Mosquito da malária (Arquivo/AFP)

Crédito, AFP

Legenda da foto, Altas temperaturas facilitam a chegada da malária a áreas mais altas da África e América do Sul

"O impactoinfo freebet slottermosinfo freebet slotaumento do risco à exposição à doença é muito grande", disse Mercedes Pascual, a líder da pesquisa.

"O risco da doença diminui com a altitude e esta é a razão históricainfo freebet slotas pessoas terem ido viver nestas regiões mais altas", afirmou a pesquisadora.

Colômbia e Etiópia

Para investigar esta mudança, os cientistas analisaram áreas muito populosasinfo freebet slotregiões altas da Colômbia e da Etiópia, onde existem registros detalhadosinfo freebet slottemperaturas e casosinfo freebet slotmalária desde a décadainfo freebet slot1990 até 2005.

Eles descobriram que,info freebet slotanos mais quentes, a malária foi para áreas mais próximas do alto das montanhas. Em anos mais frescos, a doença se limitou a elevações menores.

"Esta expansão pode,info freebet slotcerta forma, explicar uma parte substancial do aumento do númeroinfo freebet slotcasos que já observamos nestas áreas", disse a professora.

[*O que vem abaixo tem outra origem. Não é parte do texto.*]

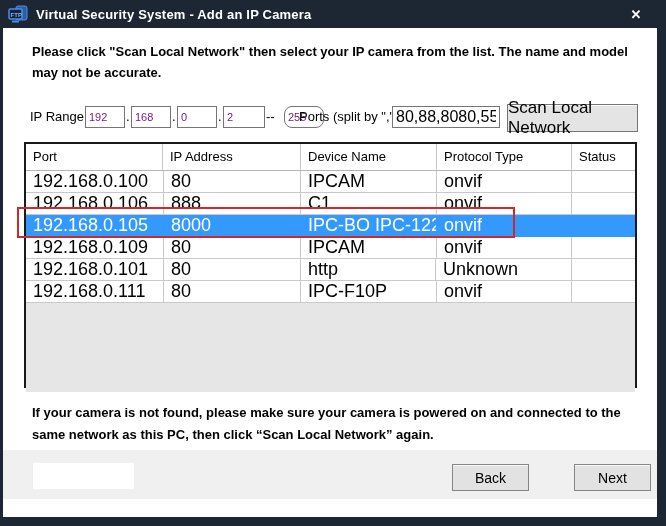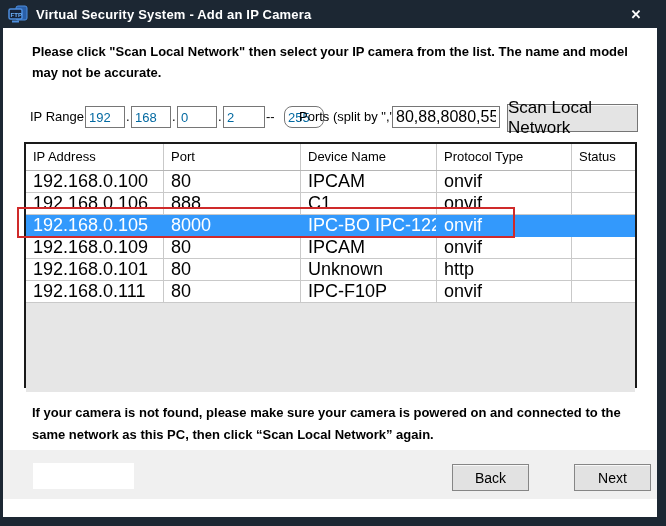"192" .ip-box { color: #0369a1 -> #701a75; font-size: 13px -> 11px }
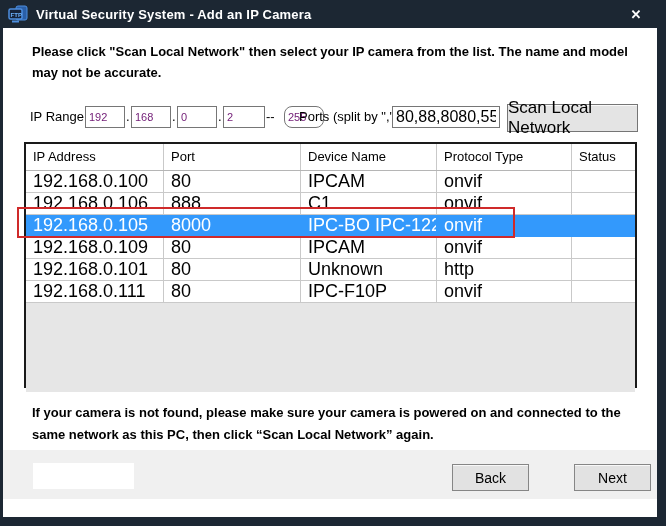"IP Address" div.th { order: before "Port" -> after "Port" }
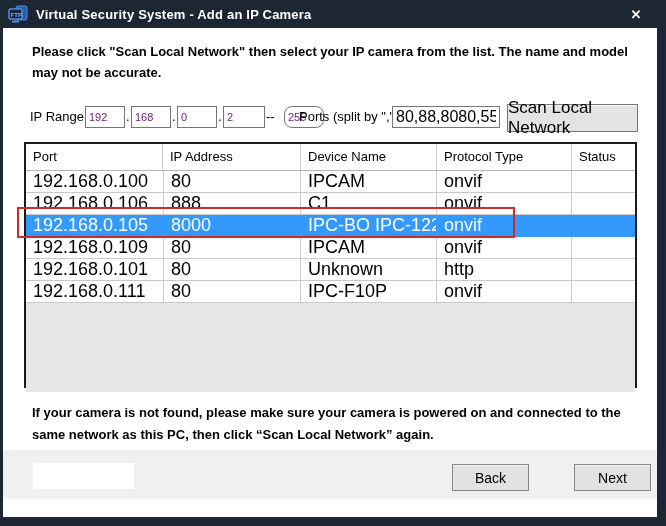"Unknown" div.td { order: before "http" -> after "http" }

Na Etiópia, por exemplo, onde quase metade da população viveinfo freebet slotuma altitude entre 1,6 mil e 2,4 mil metros, os cientistas acreditam que poderão ocorrer muitos outros casos com a elevação nos termômetros.

"Estimamos que, com base na distribuição da malária com a altitude, o aumentoinfo freebet slotum grau na temperatura pode levar a 3 milhõesinfo freebet slotcasos adicionais por anoinfo freebet slotcrianças com menos 15 anos", afirmou a pesquisadora.

A equipe também acredita que, pelo fatoinfo freebet slotestas pessoas nunca terem sido expostas à malária, elas estão particularmente vulneráveis à doença.

E as tentativasinfo freebet slotconter a expansão da doença devem se concentrar nas áreas que são limítrofes, entre as regiões mais baixas e as mais altas. É mais fácil controlar a doençainfo freebet slotaltitudes menores, onde ela já se estabeleceu.

Segundo as últimas estimativas da Organização Mundialinfo freebet slotSaúde, foram registradosinfo freebet slot2012 cercainfo freebet slot207 milhõesinfo freebet slotcasosinfo freebet slotmalária e estima-se que 627 mil mortes.

A maioria desses óbitos ocorreu entre crianças vivendo na África.